The entire Parish system was in need of repair, as was the entire vision of the Anglican Church as its self. The assumption was that if you were English you were a part of the Church of England. There was little to no reason for any sort of mission work since people would do their duty and go to the nearest Parish church just as their ancestors had done. This theory continued even in the face of considerable evidence to the contrary. To many the Church of England had stopped having any meaning, in particular in areas where there was little to no pastoral care. Methodists, Quakers, Baptists and to a lesser extant Presbyterians and Roman Catholics were all seeing a surge of membership because they offered more than duty and were actually reaching out to the people.
And so we find the Church of England in the mid nineteenth century: divided within, hidebound, intellectually inadequate, and spiritually bereft of meaning. The time was ripe for a renewal, or even a full on reformation of the Anglican way of doing things. Most people would admit that much, but no one was sure what to do. As we shall see the Whigs in Parliament would initiate several reforms and actions with an eye towards repairing the Church, but there was no real theological or philosophical direction. No one within the Church knew what to do, or could draw upon a principal to change things. The ship was becalmed as it where and you cannot steer a ship that isn’t moving.

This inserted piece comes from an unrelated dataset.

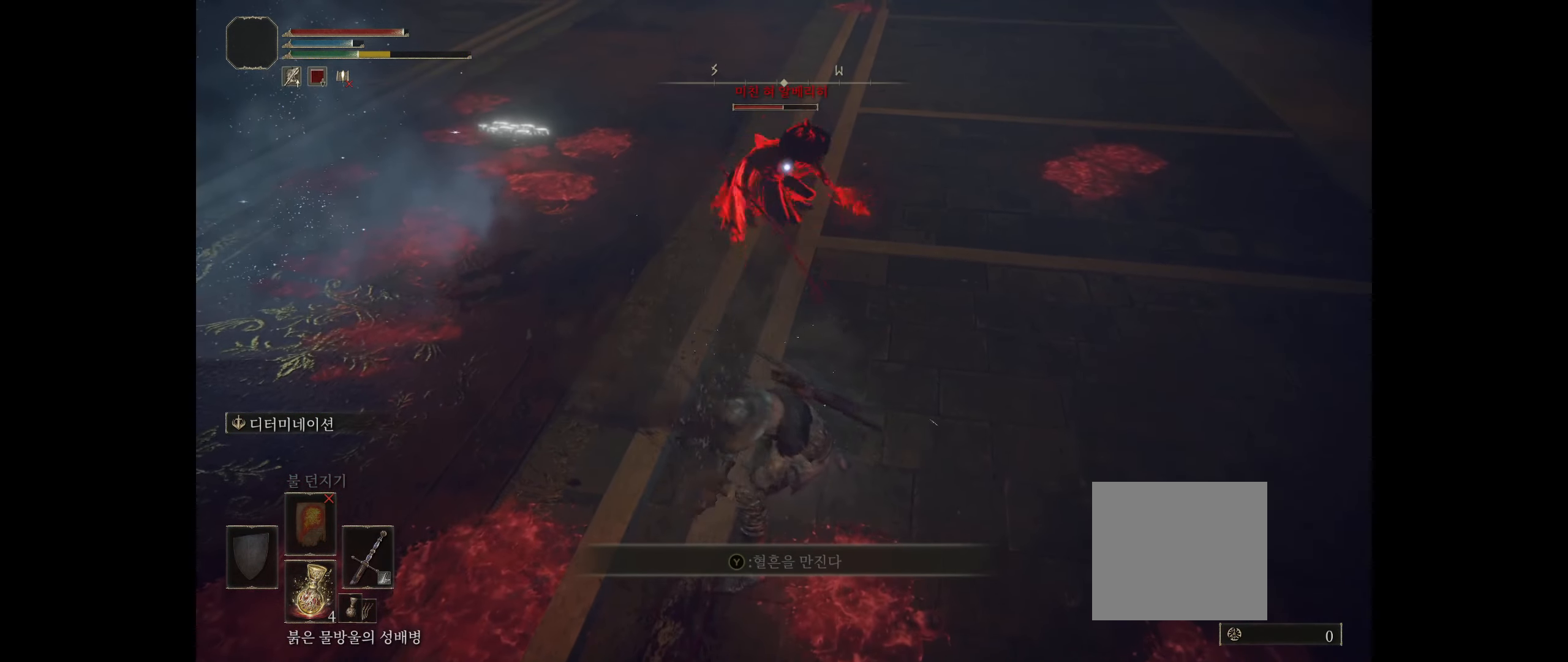
{"buttons": [], "left_stick": "down", "events": [[184, "left_stick", "down"]]}
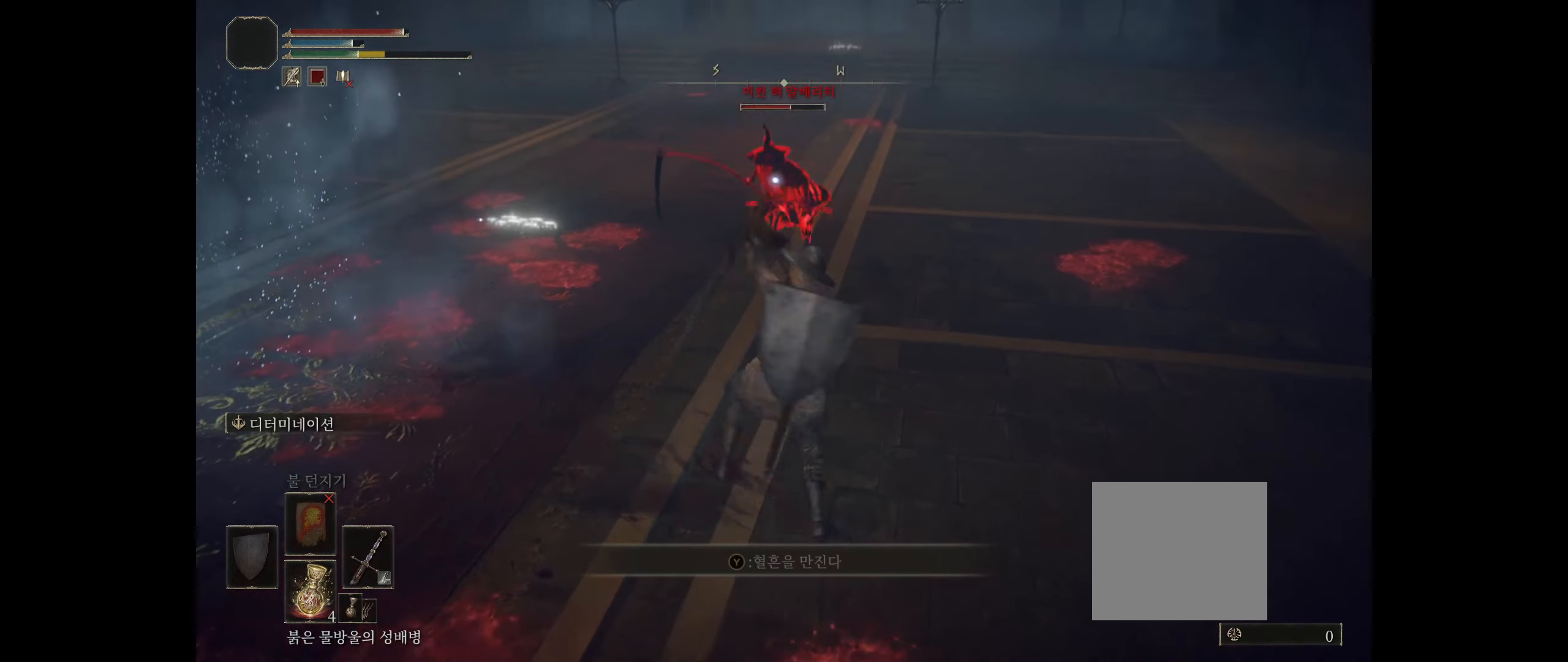
{"buttons": [], "left_stick": "down", "events": []}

The first breeze of change would be found on July 14th 1833 when John Keble steps into the pulpit of St Mary’s Church and lobs a boulder into the still, almost stagnant, pond of the Anglican Establishment.


Anonymous said...

I wish you would learn how to spell.

Frair John said...

I wish you would learn to use your name.
And did you missed the rough draft it?

You have a constructive comment on content or are you just happy to be a pain?

Anonymous said...

As illiterate as ever I notice.

Frair John said...

If you say so.
Better that than a sniveling coward hiding behind Anonymity an ocean away.